Furnace Repair Peoria Arizona

What to Do if Your Heat Goes Out

Furnace Repair Peoria Arizona

When it is cold outside, the last thing anyone wants to think about is if the heat goes out. While we may not face the same bitter cold in Peoria as they do in other parts of the United States, the reality is that our winter nights can get very chilly when there is no heat. Here are some tips for helping you make it through a loss of heat in comfort.

First, determine what has caused your loss of heat. Sometimes the furnace is not really out and a simple fix can have you warm and toasty in no time.

Did you switch it from “cool” to “heat”? Is the thermostat set at least five degrees higher than the current indoor air temperature? If not, adjust accordingly and see if your heat turns on. If your thermostat appears to have lost power, but there has been no power loss to your house, check and see if it is a battery-operated model and try changing the batteries.

Is the furnace getting power?

Somewhere near your furnace, there should be a power switch. Oftentimes, these switches are turned off when air conditioners are serviced for the coming season. Check to make sure the switch is in the on position.

Is the panel in front of the blower motor secure?

For safety purposes, a blower motor cannot operate if the front panel is loose; a safety switch located at the front panel disengages when the panel is loose.

Have you cleaned your filters recently?

Clogged air filters can reduce air output and even cause some furnaces to shut down.
Does your furnace have a pilot light? If so, is the pilot light lit? If not, you can light the pilot light, which you do manually on older furnaces and electrically on most newer models.

Has your circuit breaker blown?

resetting the circuit breaker to see if it restores power. However, be cautious- a tripped circuit breaker indicates potential problems with power draw and means you want to have a professional examine why the circuit breaker would become overheated. If the breaker trips again, leave the furnace off and contact a repairman before attempting to run the unit.

If that’s not the problem and you have a newer model furnace, you may want to try turning off the heat for about five minutes and then restarting it; a simple reboot can often fix your heating problem.

If you have taken these steps and your furnace still is not working, contact Worlock Air Conditioning. We have a 1 hour response time and we will beat any written quote from our competitors!

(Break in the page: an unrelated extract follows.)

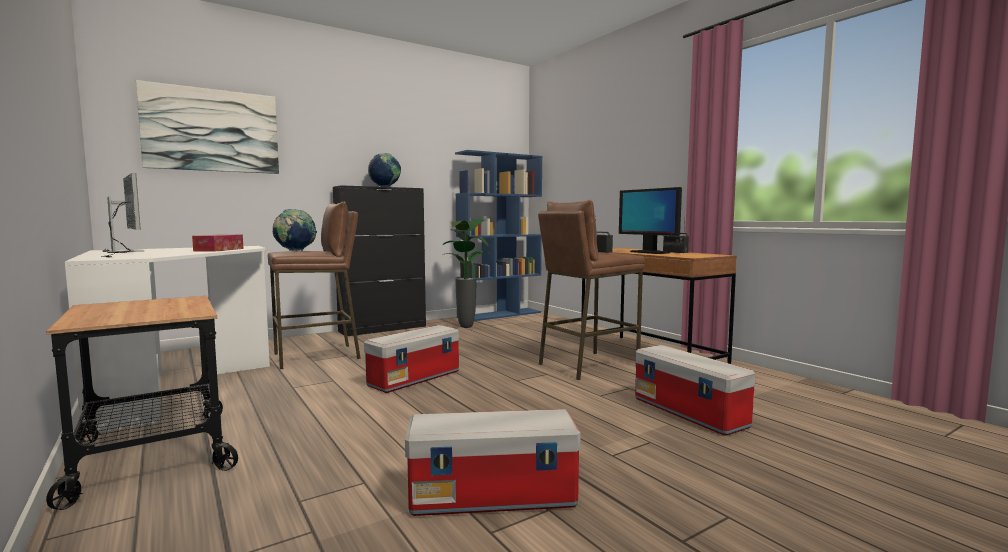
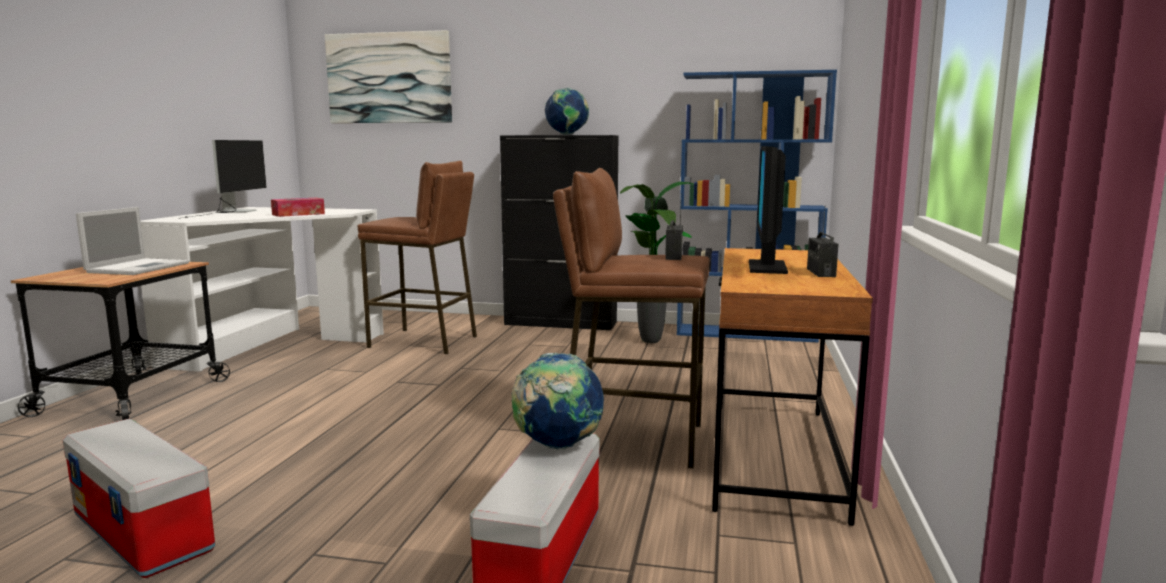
camera: 45 degrees right, 5 degrees up
(155, 305) = (139, 267): none -> laptop
(295, 251) = (401, 218): globe -> globe (557, 446)
(415, 378) = (424, 391): storage box -> none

Of course, many times a heating loss will be due to a power outage. Have you lost power to your house? Do your neighbors have power? If the loss of power is the reason for no heat, call the power company and let them know that you have lost power.

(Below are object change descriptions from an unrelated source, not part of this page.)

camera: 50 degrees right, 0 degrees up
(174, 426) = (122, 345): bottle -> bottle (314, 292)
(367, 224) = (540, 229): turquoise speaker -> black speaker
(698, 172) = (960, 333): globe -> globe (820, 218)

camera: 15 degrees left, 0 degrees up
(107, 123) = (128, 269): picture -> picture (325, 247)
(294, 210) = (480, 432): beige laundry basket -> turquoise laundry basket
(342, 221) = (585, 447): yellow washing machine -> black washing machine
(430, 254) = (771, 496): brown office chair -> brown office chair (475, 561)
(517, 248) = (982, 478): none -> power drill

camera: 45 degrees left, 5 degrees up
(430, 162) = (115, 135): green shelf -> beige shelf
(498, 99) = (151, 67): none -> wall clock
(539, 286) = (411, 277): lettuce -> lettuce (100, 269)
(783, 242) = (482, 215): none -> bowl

Hopefully, if you have a power outage, you already have a home preparedness kit. If not, you can find tips on how to create on at the FEMA website.

If you have lost power, you will want to go around the house and unplug your major appliances and electronics to prevent them from being damaged in the event of power surges or spikes that often occur when power is restored. If you have an auxiliary power source, this is the time to use it. A standby generator can power a space heater to provide heat, but both generator and the space heater need to be located for safety. Space heaters can cause fires if they come into contact with flammable items like clothing or bedding.

No extra power source? You can stay warm using layers: gloves, thick socks, and hats can help your body retain its heat. Fireplaces or wood stoves can be a great source of heat while you are home, just make sure they are properly extinguished if you leave the house. Drafts can make the house extra-chilly, so make sure all doors and windows are closed and close any curtains or other window coverings to prevent cold air from getting inside.

Whatever you do, do not bring in outdoor heating items to try to heat the inside of your house! Grills, propane heaters, firepits, and similar devices are built for outdoor use. Not only do they present a fire hazard, but using outdoor devices without proper ventilation can result in a risk of carbon monoxide poisoning.